[Provided records Boundary: Start]
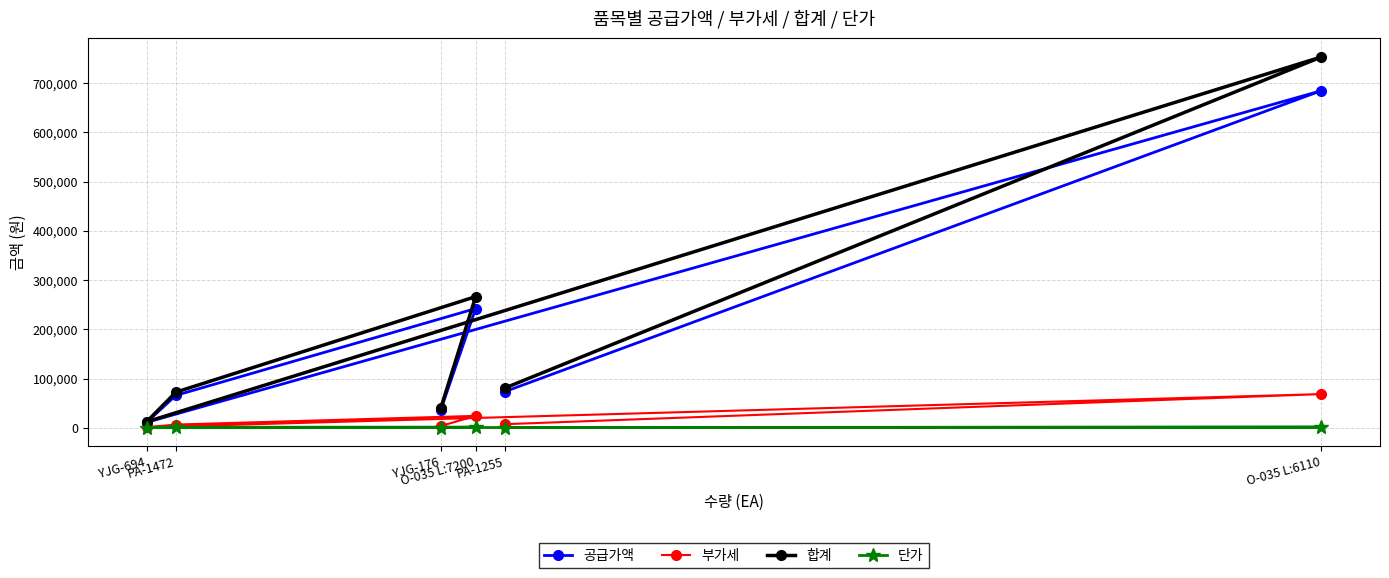

True or false: 합계 has a value of 753060 at O-035 L:6110.

True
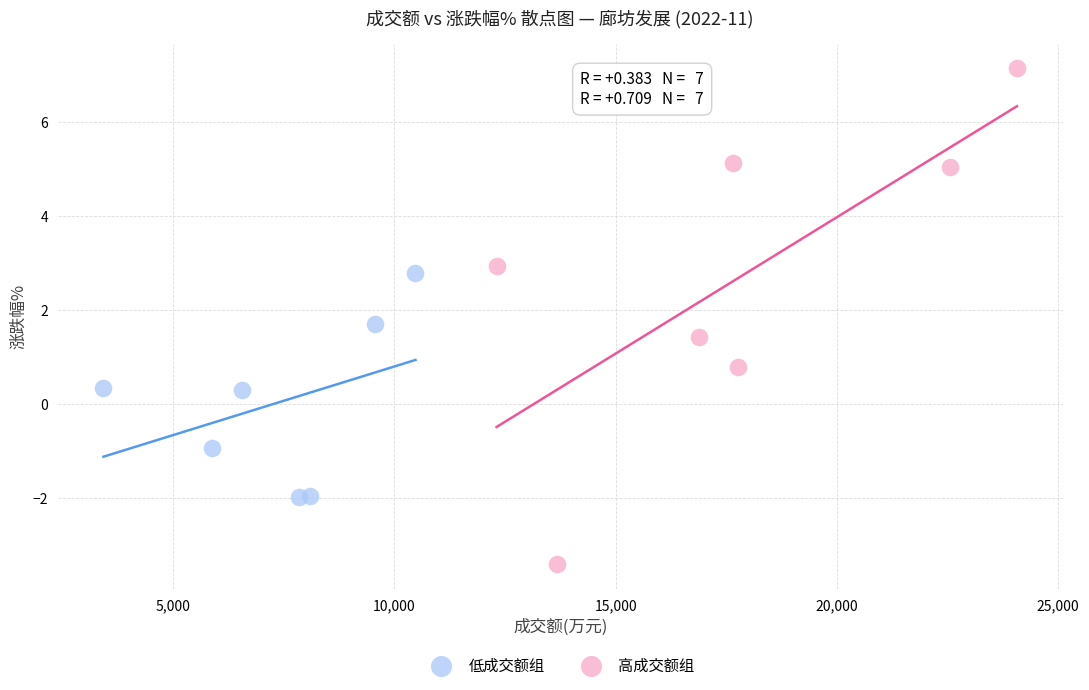

Which series reaches the minimum Y coordinate?

高成交额组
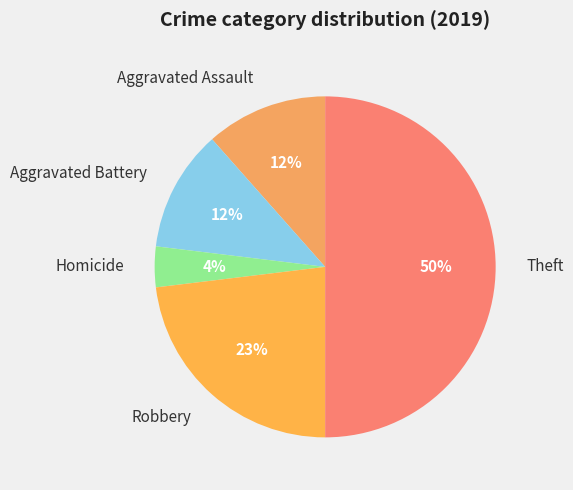

Between Homicide and Aggravated Battery, which is larger?

Aggravated Battery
[Provided records Boundary: End]
What this task involves >>
Reproduce the text of the rows above word for word, leaving out the pictures.

The answer >>
True or false: 합계 has a value of 753060 at O-035 L:6110.

True

Which series reaches the minimum Y coordinate?

高成交额组

Between Homicide and Aggravated Battery, which is larger?

Aggravated Battery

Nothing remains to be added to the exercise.